In questions of science, the authority of a thousand is not worth the humble reasoning of a single individual. —Galileo Galilei, Italian Physicist
 
Permits are always going to be a challenge, but compared to building a pipeline right through Quebec or the whole of the US, North Dakota would be a relatively welcoming jurisdiction for a refinery. My understanding is that ND is pretty much a subsidiary of the shale oil industry at this point. Transporting the oil by train is not ideal from an derailment point of view (sorry Warren Buffet).

Small scale GTL sounds like the right answer. Can you not burn the CO? Shame the EPA is not helpful (what about all those pointless CO2 emissions from the burnoff?) Mega scale pipeline and power line projects are always going to be rough politically.

A whacky idea would be to build an aluminum smelter in the field. Aluminum is basically solidified electricity, so if you had free electricity you just shovel in a bunch of bauxite and out comes aluminum billet.

I suspect part of the gas burnoff problem is just the low gas price right now.

---

**PROBLEMS TO SOLVE**
#1 Answer the following questions using the commentary on North Dakota oil and gas burnoff.
(a) What method of moving the oil is described as not ideal from a derailment point of view?
(b) How is aluminum characterized in the idea about a smelter in the field?
(c) What is suspected to be part of the gas burnoff problem?
#2 Continue the commentary on North Dakota oil and gas burnoff, starting after its final sentence.

Source records
---

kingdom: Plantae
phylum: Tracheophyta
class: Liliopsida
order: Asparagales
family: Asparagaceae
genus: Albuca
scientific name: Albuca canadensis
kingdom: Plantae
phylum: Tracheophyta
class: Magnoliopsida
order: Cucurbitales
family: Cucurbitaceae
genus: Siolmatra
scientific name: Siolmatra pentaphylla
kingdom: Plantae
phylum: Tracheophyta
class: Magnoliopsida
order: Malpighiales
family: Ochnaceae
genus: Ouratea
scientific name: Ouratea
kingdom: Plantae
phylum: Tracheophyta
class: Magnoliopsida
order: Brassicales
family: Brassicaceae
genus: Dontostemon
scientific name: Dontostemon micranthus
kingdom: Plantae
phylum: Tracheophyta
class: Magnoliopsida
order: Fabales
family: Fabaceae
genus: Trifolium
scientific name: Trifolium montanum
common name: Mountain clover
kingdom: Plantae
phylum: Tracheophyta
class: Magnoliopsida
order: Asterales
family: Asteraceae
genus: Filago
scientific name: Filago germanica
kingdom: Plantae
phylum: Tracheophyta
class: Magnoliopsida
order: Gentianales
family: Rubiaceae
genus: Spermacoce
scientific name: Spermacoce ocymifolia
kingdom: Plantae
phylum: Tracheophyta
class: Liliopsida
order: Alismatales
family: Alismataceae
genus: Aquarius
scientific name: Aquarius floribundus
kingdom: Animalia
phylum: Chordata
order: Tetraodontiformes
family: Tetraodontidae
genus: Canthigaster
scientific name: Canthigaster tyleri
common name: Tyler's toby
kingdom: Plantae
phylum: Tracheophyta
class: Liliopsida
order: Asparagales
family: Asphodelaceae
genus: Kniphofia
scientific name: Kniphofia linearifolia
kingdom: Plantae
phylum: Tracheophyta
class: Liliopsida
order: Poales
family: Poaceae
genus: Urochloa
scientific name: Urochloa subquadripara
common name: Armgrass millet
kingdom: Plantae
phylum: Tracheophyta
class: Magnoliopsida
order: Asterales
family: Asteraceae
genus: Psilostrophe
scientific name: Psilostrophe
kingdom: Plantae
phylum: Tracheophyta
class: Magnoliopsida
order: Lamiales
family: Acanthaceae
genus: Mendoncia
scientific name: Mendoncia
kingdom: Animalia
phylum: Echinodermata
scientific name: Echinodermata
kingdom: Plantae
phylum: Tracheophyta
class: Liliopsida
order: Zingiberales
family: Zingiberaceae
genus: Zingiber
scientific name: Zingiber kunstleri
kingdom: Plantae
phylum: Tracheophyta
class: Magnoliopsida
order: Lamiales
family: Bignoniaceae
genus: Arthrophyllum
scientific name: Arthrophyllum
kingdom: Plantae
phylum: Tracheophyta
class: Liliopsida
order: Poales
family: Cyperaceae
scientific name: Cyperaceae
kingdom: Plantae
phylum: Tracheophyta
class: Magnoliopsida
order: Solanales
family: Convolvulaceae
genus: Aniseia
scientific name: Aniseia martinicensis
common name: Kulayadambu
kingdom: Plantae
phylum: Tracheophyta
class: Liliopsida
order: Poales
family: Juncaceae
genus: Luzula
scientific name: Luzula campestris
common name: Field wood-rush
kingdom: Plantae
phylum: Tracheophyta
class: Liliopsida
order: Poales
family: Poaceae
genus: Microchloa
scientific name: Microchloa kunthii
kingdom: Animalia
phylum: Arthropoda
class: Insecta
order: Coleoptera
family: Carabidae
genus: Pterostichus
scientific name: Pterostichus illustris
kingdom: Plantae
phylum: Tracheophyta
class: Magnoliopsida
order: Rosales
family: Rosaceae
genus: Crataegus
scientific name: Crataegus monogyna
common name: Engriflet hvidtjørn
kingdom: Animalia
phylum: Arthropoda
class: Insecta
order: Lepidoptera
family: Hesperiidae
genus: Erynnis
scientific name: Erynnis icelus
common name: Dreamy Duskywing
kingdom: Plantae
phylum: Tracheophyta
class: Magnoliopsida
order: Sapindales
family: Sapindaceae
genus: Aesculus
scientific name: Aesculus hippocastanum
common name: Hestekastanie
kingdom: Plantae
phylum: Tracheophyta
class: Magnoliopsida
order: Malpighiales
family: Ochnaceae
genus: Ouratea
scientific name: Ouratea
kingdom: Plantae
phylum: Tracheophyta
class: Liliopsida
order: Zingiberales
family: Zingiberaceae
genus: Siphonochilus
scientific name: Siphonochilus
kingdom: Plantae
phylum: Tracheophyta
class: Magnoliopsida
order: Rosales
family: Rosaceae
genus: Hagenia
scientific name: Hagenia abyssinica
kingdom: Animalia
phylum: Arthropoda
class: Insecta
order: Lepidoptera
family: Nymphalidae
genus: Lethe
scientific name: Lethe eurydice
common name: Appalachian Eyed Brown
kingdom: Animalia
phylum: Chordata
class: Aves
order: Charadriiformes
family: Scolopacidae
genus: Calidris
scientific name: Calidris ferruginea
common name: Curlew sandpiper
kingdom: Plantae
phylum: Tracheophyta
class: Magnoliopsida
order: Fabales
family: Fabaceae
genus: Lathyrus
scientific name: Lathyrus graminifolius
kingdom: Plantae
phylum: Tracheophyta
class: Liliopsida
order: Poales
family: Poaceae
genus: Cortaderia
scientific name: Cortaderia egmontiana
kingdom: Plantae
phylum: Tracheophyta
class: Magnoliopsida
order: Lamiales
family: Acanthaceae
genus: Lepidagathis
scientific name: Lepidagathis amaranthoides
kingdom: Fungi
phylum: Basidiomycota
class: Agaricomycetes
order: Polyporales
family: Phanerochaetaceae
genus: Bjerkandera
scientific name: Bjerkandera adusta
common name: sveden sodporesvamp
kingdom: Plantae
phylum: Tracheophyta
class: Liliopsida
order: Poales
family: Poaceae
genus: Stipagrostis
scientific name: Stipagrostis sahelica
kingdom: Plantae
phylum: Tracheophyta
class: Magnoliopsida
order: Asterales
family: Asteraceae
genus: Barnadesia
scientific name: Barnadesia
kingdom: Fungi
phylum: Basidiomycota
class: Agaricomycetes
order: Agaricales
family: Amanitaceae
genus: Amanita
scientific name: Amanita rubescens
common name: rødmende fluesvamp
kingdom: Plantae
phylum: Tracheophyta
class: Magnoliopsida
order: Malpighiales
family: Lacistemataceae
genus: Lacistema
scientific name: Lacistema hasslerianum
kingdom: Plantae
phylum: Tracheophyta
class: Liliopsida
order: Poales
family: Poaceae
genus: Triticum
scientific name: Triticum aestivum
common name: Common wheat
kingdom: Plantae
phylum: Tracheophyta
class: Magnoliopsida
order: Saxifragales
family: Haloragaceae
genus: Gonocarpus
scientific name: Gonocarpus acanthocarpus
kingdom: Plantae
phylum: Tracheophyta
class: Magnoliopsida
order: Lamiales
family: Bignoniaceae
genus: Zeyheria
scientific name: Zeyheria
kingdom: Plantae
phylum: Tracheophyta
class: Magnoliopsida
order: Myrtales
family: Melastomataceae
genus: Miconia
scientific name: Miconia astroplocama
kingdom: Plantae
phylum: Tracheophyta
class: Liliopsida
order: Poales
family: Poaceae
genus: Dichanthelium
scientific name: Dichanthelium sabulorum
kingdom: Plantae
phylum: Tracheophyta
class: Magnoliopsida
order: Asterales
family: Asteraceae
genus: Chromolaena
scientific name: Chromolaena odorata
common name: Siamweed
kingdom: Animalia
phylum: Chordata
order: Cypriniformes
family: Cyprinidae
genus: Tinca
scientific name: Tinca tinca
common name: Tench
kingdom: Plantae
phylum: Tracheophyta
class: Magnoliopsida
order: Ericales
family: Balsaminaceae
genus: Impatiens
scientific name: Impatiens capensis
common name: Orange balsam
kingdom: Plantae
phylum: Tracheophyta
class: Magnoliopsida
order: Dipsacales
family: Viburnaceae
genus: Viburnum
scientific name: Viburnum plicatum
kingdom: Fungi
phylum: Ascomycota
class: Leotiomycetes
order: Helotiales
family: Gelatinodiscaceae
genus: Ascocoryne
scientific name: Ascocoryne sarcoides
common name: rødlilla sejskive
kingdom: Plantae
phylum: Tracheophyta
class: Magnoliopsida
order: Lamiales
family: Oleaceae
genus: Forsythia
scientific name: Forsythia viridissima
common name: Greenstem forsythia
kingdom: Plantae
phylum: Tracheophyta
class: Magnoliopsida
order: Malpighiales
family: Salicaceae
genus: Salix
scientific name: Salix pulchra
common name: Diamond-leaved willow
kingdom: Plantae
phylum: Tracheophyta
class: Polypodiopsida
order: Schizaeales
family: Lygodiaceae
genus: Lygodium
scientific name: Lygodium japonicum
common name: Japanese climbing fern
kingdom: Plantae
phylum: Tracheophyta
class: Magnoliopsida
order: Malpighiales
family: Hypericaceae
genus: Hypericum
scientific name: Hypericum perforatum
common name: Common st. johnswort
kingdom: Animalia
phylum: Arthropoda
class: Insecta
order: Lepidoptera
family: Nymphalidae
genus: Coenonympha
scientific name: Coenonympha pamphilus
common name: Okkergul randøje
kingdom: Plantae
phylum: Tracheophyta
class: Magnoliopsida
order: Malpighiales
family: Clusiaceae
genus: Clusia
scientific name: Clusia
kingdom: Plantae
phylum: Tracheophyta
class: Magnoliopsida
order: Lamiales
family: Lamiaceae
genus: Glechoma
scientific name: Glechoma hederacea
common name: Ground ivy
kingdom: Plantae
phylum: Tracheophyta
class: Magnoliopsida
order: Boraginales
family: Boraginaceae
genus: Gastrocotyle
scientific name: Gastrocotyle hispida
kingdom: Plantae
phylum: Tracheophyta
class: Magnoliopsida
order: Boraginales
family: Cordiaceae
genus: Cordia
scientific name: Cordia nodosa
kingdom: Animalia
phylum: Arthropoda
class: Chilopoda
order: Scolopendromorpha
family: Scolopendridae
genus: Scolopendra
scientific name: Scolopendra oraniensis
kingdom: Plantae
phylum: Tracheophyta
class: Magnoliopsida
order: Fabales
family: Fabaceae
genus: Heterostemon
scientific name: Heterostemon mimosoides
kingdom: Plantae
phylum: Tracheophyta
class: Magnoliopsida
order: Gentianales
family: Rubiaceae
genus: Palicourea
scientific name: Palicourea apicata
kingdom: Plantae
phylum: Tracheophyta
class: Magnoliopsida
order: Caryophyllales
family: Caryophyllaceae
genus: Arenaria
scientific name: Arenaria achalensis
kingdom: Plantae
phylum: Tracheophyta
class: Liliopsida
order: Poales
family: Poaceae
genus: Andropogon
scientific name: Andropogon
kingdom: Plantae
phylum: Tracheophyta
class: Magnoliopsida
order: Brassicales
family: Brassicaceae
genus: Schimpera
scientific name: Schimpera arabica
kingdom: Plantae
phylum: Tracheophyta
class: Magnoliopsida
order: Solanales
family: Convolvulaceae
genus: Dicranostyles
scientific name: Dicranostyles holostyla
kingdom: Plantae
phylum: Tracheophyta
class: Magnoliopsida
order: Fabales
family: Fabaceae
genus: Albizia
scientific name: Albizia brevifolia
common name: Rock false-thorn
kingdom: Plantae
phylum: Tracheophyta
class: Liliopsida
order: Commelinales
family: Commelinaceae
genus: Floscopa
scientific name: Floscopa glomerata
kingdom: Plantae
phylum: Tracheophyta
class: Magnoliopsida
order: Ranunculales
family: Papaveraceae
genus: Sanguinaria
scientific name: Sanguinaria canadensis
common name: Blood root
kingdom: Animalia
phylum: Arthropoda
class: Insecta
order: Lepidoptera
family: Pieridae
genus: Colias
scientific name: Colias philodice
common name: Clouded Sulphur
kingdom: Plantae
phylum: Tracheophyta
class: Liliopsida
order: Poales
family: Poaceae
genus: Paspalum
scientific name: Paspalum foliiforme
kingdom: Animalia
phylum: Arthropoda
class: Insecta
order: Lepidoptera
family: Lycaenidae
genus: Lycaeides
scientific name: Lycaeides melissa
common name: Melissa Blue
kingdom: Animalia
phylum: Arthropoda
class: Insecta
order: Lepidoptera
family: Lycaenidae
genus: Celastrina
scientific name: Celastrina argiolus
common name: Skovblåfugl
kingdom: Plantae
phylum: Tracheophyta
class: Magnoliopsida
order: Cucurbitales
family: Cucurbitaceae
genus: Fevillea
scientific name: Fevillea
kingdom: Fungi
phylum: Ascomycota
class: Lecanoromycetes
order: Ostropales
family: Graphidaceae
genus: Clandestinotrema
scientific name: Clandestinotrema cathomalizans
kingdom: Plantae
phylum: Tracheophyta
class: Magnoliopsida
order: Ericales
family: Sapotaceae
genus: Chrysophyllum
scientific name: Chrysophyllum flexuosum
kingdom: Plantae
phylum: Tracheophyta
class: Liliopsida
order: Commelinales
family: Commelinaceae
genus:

---

**EXPECTED RESPONSES**
#1
(a) Transporting the oil by train.
(b) Aluminum is described as basically solidified electricity.
(c) The low gas price right now.

#2
Small scale GTL is too capital intensive to make money, especially if the high value, zero sulphur product it generates is simply blended back into dirty crude to take it to market- and especially if there's no path to market for the significant quantity of LPG it also generates. Just how small "small scale" is, is a matter of debate, but it's certainly in the thousands of barrels per day. Individual wellhead flaring doesn't generate such large amounts of gas, and if you're going to spend the money to collect it from multiple wells in pipelines the most sensible thing to do then is to market it.

A flaring ban could make smaller scale GTL an attractive alternative, but the locations which are truly stranded AND on land are comparatively few. There's always an alternative.

Places like Qatar where large-scale GTL facilities have been built, are also building aluminum smelters...
 
Interesting about Qatar with the GTL and aluminum.

I guess building a relatively local pipeline network in the Bakken oilfield is relatively easy politically. Large scale GTL plants are gigantic. They are building one in my home country of Australia and its costing ~$20BB or some silly number like that. Its like the worlds biggest fridge.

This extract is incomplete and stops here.